The relationship you obtained above does not look linear.  Graph the log of the price against the log of the carat size.  This should look substantially more linear!

In [None]:
df_train['log_carat'] = 
df_train['log_price'] = 

##### g.

We do not have the ability to **experimentally** adjust `cut` and `carat` independently to see the impact on price, but we can still use **statistical control**.

We will run a linear regression of `log_price` against `cut` and `log_carat`.  Do better cuts contribute to higher prices when controlling for carat?

In [58]:
from sklearn.compose import ColumnTransformer
from sklearn.pipeline import Pipeline
from sklearn.preprocessing import OneHotEncoder, StandardScaler, FunctionTransformer
from sklearn.linear_model import LinearRegression

In [None]:
# Discuss what you think preprocessor does with your team.  Can you test that it does what you think it should?
preprocessor = ColumnTransformer(
    transformers=[
        ("cat", OneHotEncoder(), ['cut']),
        ('identity', FunctionTransformer(func = None), ['log_carat'])
        ])

# Write a pipeline which first uses preprocessor and then uses LinearRegression(fit_intercept = False). 
# Why do I not want to fit the intercept term?
model = 

# Fit it on the training set using the 'cut' and 'log_carat'features (in that order).
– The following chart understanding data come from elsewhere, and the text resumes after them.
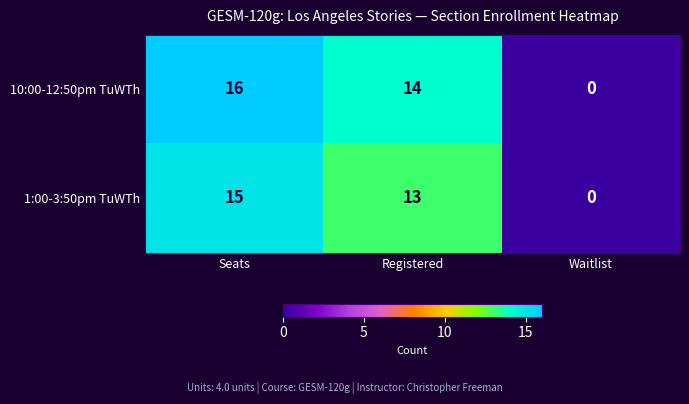

Which series changed the most between Seats and Waitlist?

10:00-12:50pm TuWTh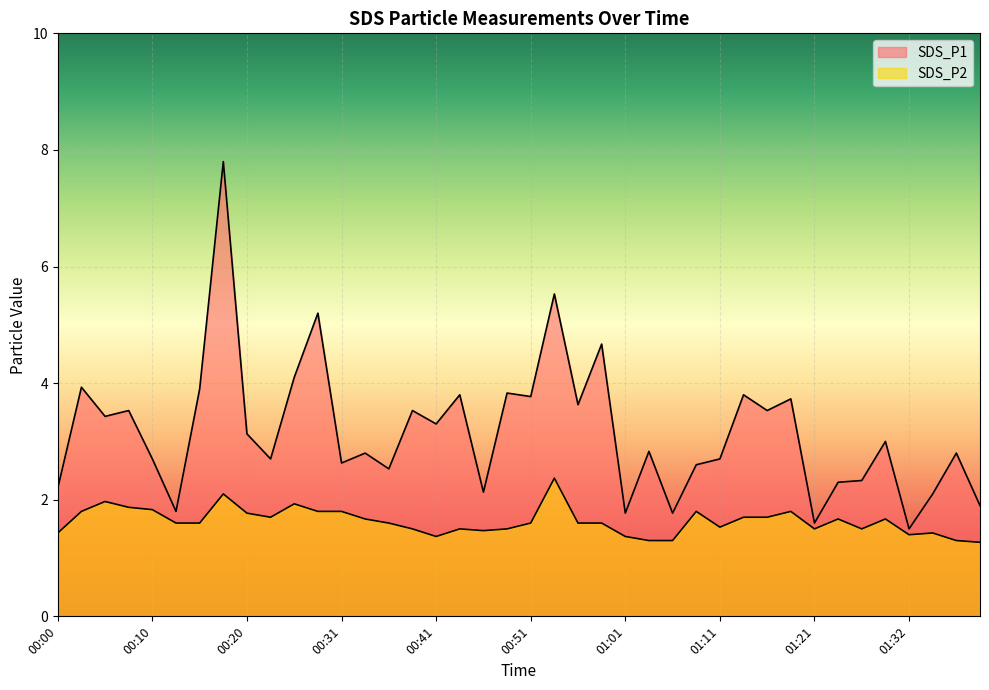

List the series in order of their peak value, lowest first.

SDS_P2, SDS_P1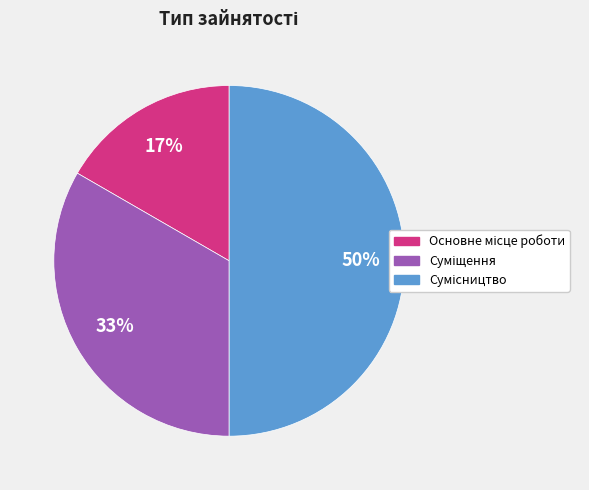

To the nearest percent, what is the difference between the largest and smallest slice percentages?

33%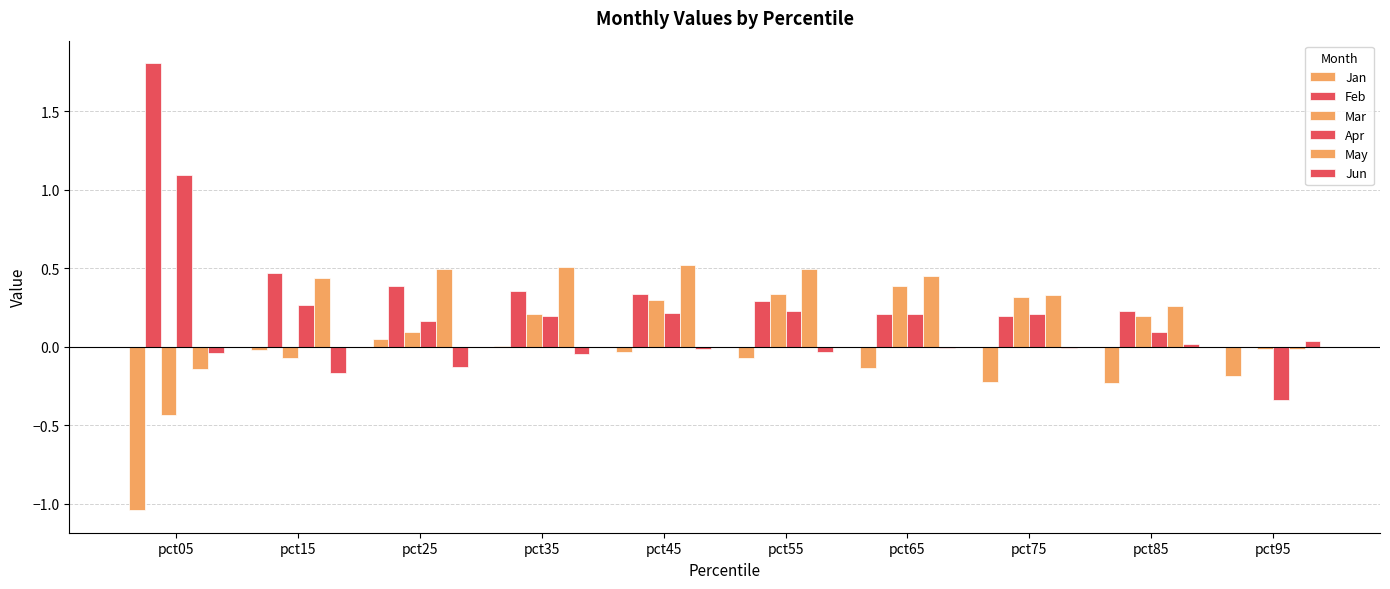

How many values in Apr are above zero?

9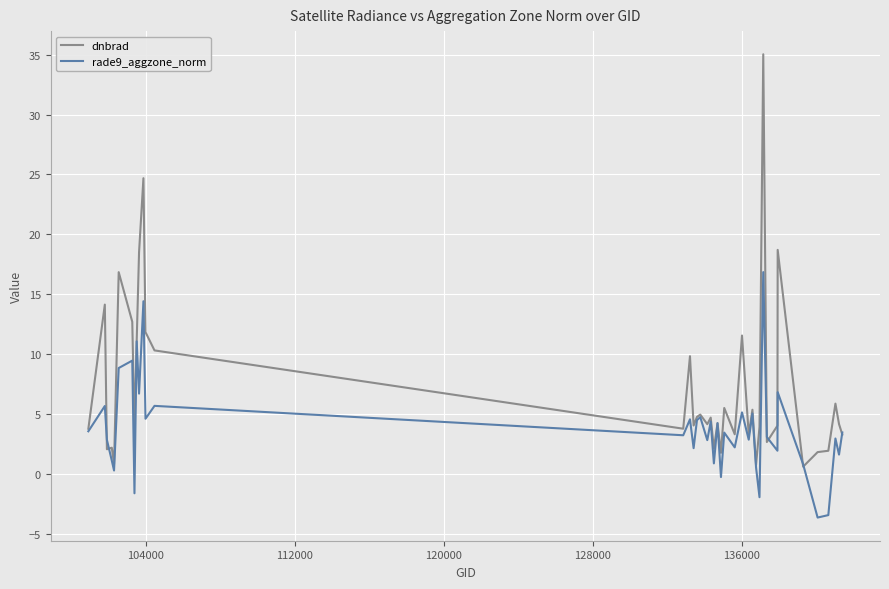

What is the minimum value shown in the chart?

-3.7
# It is a bit difficult to access the feature names of one part of a pipeline, so I have done it for you.
feature_names = model['preprocess'].transformers_[0][1].get_feature_names_out()
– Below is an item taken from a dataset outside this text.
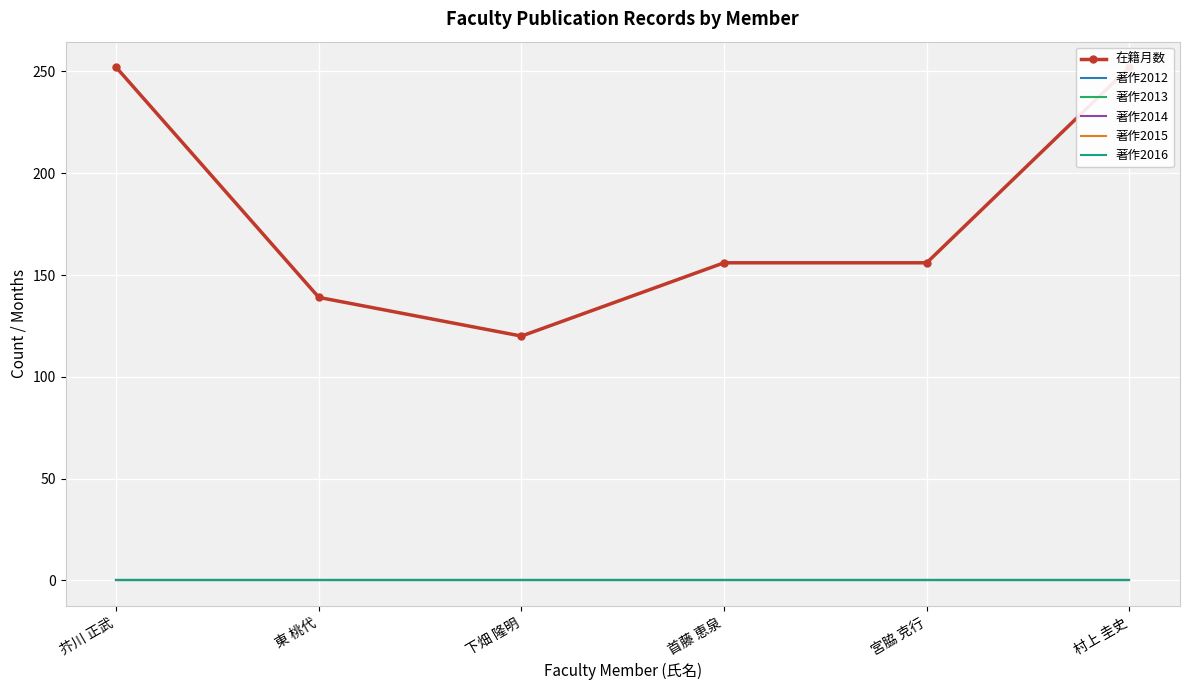

Between 東 桃代 and 宮脇 克行, which is larger?

宮脇 克行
cut_adjustments = {feature_name: float(model['linear'].coef_[i]) for i,feature_name in enumerate(feature_names)}

cut_adjustments_sorted = dict(sorted(cut_adjustments.items(), key=lambda item: item[1]))

cut_adjustments_sorted

#### h. Evaluating residuals

Make a plot of residuals against predicted values.  Discuss the implications for your model.

#### i. Quantifying model performance

Let's use [mean absolute percentage error](https://scikit-learn.org/stable/modules/generated/sklearn.metrics.mean_absolute_percentage_error.html) and [mean absolute error](https://scikit-learn.org/stable/modules/generated/sklearn.metrics.mean_absolute_error.html) as our performance metrics.  How does our model perform on the training set?

Note:  We have not done any cross validation to compare model performance in this problem session because we have only considered one model.